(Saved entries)
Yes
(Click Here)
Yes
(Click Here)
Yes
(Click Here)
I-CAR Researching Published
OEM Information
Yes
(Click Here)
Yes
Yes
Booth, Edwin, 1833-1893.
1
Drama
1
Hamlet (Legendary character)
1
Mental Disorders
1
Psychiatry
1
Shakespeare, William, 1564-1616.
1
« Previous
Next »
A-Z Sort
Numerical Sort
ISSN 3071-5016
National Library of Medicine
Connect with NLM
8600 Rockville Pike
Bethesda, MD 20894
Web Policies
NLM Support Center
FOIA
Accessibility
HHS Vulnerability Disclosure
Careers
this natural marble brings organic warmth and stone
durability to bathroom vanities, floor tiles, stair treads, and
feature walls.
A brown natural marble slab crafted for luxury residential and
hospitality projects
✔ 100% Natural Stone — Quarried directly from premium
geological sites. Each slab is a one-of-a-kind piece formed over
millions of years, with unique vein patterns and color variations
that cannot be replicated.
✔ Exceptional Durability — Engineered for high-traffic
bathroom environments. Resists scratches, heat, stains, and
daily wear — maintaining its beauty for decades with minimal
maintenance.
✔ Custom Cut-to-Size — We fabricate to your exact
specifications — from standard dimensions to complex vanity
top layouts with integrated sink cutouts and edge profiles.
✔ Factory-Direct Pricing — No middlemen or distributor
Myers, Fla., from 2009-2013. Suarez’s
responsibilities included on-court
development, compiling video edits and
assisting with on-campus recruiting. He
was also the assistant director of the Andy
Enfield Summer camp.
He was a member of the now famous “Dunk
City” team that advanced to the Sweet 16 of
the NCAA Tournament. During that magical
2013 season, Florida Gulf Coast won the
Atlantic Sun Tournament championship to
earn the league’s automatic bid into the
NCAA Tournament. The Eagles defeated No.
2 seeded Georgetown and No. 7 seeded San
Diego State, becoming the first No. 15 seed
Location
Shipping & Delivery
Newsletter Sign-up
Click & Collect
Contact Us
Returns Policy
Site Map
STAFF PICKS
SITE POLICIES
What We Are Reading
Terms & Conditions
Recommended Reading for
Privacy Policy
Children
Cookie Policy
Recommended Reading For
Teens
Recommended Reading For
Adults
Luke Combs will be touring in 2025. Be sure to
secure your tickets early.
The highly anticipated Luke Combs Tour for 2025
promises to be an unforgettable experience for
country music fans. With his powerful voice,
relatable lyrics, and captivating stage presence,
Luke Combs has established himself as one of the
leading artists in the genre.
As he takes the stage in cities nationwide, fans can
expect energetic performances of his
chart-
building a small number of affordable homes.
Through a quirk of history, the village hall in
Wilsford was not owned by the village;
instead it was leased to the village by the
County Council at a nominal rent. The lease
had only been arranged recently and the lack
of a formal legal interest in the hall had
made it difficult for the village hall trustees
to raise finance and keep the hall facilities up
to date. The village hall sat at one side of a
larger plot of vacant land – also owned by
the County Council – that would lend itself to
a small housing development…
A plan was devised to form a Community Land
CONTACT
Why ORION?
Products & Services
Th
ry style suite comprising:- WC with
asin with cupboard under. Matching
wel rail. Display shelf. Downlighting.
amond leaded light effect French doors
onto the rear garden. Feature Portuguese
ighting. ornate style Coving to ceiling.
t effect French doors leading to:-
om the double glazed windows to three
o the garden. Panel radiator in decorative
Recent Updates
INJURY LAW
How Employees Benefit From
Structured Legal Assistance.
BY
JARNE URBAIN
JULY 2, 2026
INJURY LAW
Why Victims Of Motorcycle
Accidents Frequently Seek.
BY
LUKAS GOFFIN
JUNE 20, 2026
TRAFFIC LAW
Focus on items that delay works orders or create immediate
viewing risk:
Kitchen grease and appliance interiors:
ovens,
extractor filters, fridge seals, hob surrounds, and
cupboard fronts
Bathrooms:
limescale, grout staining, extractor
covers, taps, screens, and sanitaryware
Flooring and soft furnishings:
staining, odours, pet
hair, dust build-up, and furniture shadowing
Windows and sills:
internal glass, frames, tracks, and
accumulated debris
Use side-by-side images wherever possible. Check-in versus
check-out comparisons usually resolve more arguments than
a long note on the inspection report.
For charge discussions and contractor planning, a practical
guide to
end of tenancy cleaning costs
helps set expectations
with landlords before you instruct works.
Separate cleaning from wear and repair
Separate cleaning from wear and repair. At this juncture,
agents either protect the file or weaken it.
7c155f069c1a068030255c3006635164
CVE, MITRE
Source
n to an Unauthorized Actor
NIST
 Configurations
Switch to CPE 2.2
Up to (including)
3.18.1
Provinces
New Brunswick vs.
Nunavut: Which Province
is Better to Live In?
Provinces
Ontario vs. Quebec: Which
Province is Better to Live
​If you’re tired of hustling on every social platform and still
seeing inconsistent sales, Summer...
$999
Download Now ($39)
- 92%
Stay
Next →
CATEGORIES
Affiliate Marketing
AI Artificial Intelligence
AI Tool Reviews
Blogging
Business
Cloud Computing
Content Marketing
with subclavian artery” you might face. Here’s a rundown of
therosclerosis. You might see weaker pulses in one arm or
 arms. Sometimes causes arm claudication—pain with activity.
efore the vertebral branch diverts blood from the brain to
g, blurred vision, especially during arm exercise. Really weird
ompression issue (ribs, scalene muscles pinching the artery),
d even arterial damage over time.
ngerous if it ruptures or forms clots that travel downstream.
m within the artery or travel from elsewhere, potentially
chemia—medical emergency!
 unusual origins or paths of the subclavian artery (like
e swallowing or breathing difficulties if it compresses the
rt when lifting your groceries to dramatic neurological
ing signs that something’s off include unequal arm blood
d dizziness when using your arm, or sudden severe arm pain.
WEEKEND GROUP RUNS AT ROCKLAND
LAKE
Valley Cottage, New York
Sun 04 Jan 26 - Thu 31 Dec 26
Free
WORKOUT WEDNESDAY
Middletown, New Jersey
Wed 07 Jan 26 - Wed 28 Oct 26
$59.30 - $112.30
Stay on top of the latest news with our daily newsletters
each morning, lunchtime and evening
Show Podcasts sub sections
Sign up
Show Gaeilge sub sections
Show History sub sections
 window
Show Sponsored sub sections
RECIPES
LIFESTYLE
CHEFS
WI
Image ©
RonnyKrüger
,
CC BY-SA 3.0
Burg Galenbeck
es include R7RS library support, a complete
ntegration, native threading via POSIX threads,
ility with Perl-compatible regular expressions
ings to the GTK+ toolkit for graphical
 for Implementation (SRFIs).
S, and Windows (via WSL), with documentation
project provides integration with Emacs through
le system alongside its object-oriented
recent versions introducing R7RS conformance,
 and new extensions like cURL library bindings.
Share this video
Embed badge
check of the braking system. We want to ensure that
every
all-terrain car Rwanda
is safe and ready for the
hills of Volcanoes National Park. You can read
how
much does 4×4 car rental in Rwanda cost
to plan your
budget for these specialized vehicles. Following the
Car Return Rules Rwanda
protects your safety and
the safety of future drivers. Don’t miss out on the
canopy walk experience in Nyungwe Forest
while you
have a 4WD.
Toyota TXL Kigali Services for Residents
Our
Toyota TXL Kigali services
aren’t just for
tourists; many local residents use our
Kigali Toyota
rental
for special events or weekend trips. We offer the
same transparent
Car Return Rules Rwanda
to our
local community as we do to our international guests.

* WHAT YOU NEED TO DO *
Copy range, inclusive: the line holding "g, blurred vision, especially" to the line holding "es include R7RS library support, a complete". Reproduce exactly those lines of the records above and no others.

* EXERCISE RESULT *
g, blurred vision, especially during arm exercise. Really weird
ompression issue (ribs, scalene muscles pinching the artery),
d even arterial damage over time.
ngerous if it ruptures or forms clots that travel downstream.
m within the artery or travel from elsewhere, potentially
chemia—medical emergency!
 unusual origins or paths of the subclavian artery (like
e swallowing or breathing difficulties if it compresses the
rt when lifting your groceries to dramatic neurological
ing signs that something’s off include unequal arm blood
d dizziness when using your arm, or sudden severe arm pain.
WEEKEND GROUP RUNS AT ROCKLAND
LAKE
Valley Cottage, New York
Sun 04 Jan 26 - Thu 31 Dec 26
Free
WORKOUT WEDNESDAY
Middletown, New Jersey
Wed 07 Jan 26 - Wed 28 Oct 26
$59.30 - $112.30
Stay on top of the latest news with our daily newsletters
each morning, lunchtime and evening
Show Podcasts sub sections
Sign up
Show Gaeilge sub sections
Show History sub sections
 window
Show Sponsored sub sections
RECIPES
LIFESTYLE
CHEFS
WI
Image ©
RonnyKrüger
,
CC BY-SA 3.0
Burg Galenbeck
es include R7RS library support, a complete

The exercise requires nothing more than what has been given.